The viewer moves alongside the young promoter — best known in the early 1970s as the son of Fred Trump — in the halls of the “Club,” a members-only restaurant where he meets Roy Cohn, then a formidable lawyer known for his role as an adviser to Joseph McCarthy in the 1950s and in the Rosenberg case, in the dining room of the family home in Jamaica Estates and on the cobblestones of 42nd Street, where Trump’s career took off after his renovation of the Commodore Hotel, now called Hyatt Grand Central. Although the film was not shot in New York, but in Toronto, the 1970s style and general aesthetic are more reminiscent of Taxi Driverby Martin Scorsese, who went to the boardroom of Trump Tower, the scene of Trump’s famous statements “you are fired” in the reality television series The Apprenticethirty years later.

This was, in effect, the risk of choosing a topic like Trump, seen thousands of times on television and who seems to have been constantly in the news for the past nine years. In order not to seem like a caricature, Abbasi had to avoid falling into the line that could have placed the viewer in a form of Trumpian maelstrom, entering the room after receiving a notification push which read “Trump said XXX about immigrants”, watching a quasi-copy of Trump on the big screen before leaving the room to read on his phone how he had called Kamala Harris during the previous two hours.

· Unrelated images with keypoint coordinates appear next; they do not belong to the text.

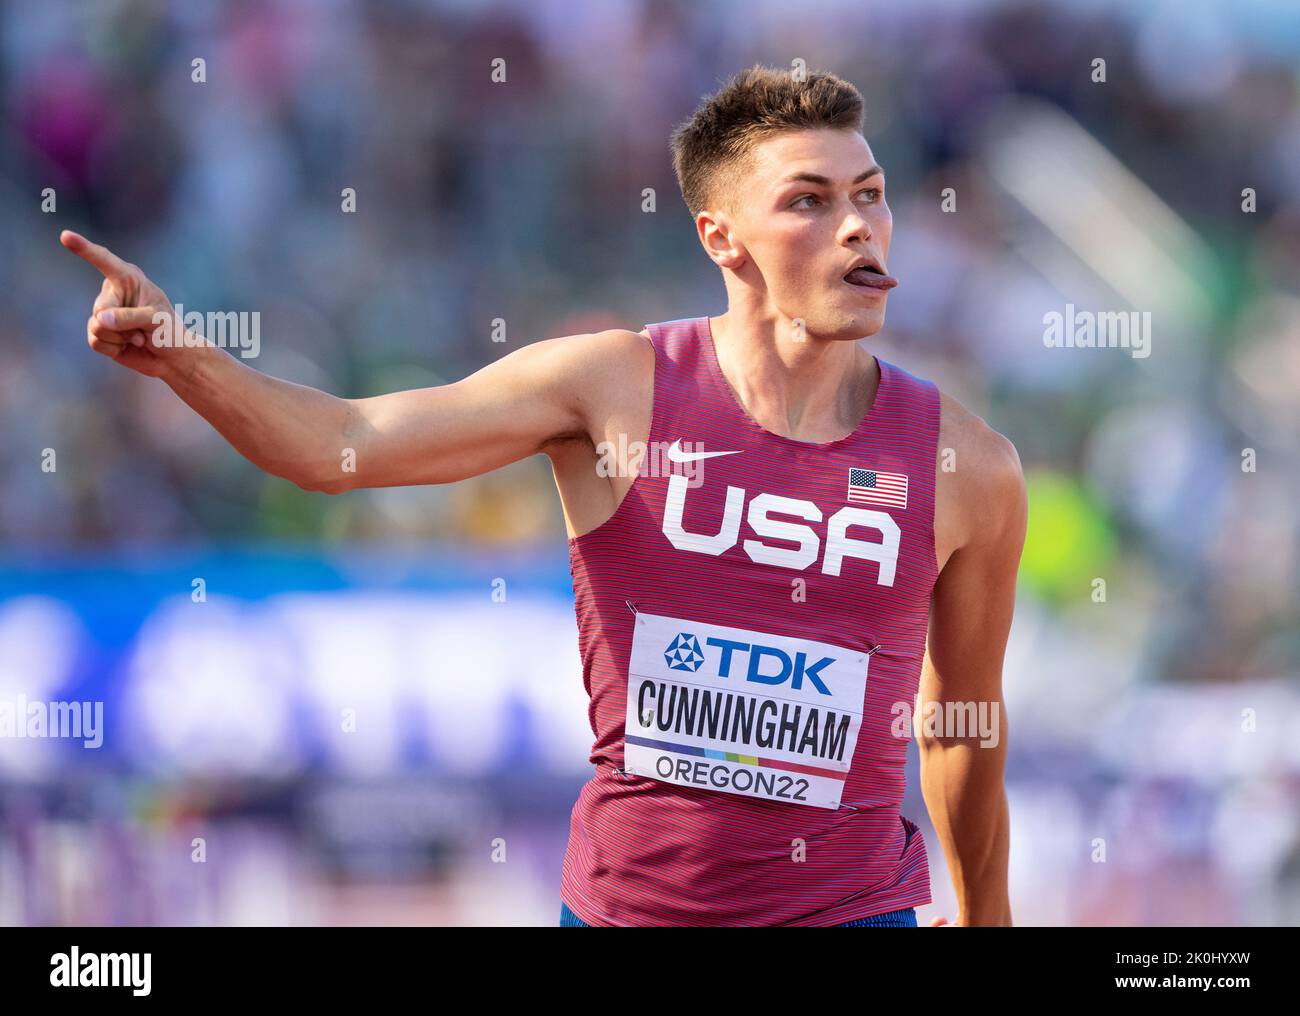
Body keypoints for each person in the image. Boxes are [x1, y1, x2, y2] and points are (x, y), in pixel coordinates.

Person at [61, 64, 1026, 927]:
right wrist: (186, 358)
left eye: (871, 194)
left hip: (851, 913)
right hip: (626, 913)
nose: (858, 224)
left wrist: (989, 920)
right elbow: (340, 447)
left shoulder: (968, 469)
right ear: (721, 238)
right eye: (809, 201)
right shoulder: (611, 388)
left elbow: (963, 722)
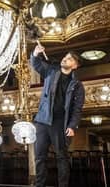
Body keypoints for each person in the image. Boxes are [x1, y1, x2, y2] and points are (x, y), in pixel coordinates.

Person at [30, 45, 85, 187]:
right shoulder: (51, 71)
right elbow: (36, 64)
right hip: (42, 120)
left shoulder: (77, 85)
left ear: (75, 66)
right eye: (65, 57)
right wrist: (36, 53)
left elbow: (77, 108)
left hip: (60, 122)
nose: (65, 59)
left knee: (62, 156)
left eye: (70, 59)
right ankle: (39, 185)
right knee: (39, 156)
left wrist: (72, 125)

However rigorous it may be, The Apprentice It is still a work of fiction. One of the few criticisms that can be made of Sherman is that he may have wanted to distance himself too much from Trump himself, who seems more like a spectator than an actor in his life for much of the film. His education, his life path, his family situation and even his personality are relegated to a secondary role, suggesting that Trump is a creature almost devoid of free will, perfectly malleable and molded by Roy Cohn, the mentor who would have single-handedly inclined the former president towards his “dark side.”

Aside from a few scenes, such as those showing Trump getting liposuction on his stomach, swallowing meth pills to lose weight, or having part of his head scalped to hide his baldness, Trump would probably enjoy watching The Apprentice. The young promoter, a bit of a dandy, stands out for his drive, his business acumen, his charm and his healthy lifestyle, without alcohol, tobacco or drugs (at least consciously). Roy Cohn’s teachings—”never admit you’re wrong,” “deny everything, admit nothing,” “attack, attack, attack”—and Trump’s gradual application of them are the film’s greatest strength.

The Apprentice It is the story of a transition. Unlike most recent biopics about living personalities —Priscillaprobably A Complete Unknown…—, the film does not end with the final version of Trump. If he had already become known for his transactional style, his closeness to dictators, his sexism and his aversion to any form of truth, Sherman would not have been able to predict in 2017, when the script was being finalized, that Trump would try to fraud to get re-elected. nor his role on January 6, 2021. Thus, The Apprentice It portrays an intermediate form of Trump, who still had a grip on reality. If we followed the logic put in place by Abbasi to the end, we would need a second part to try to dissect the new form that emerged after the 2016 elections. There is no doubt that it would go far beyond any of Roy Cohn’s maxims.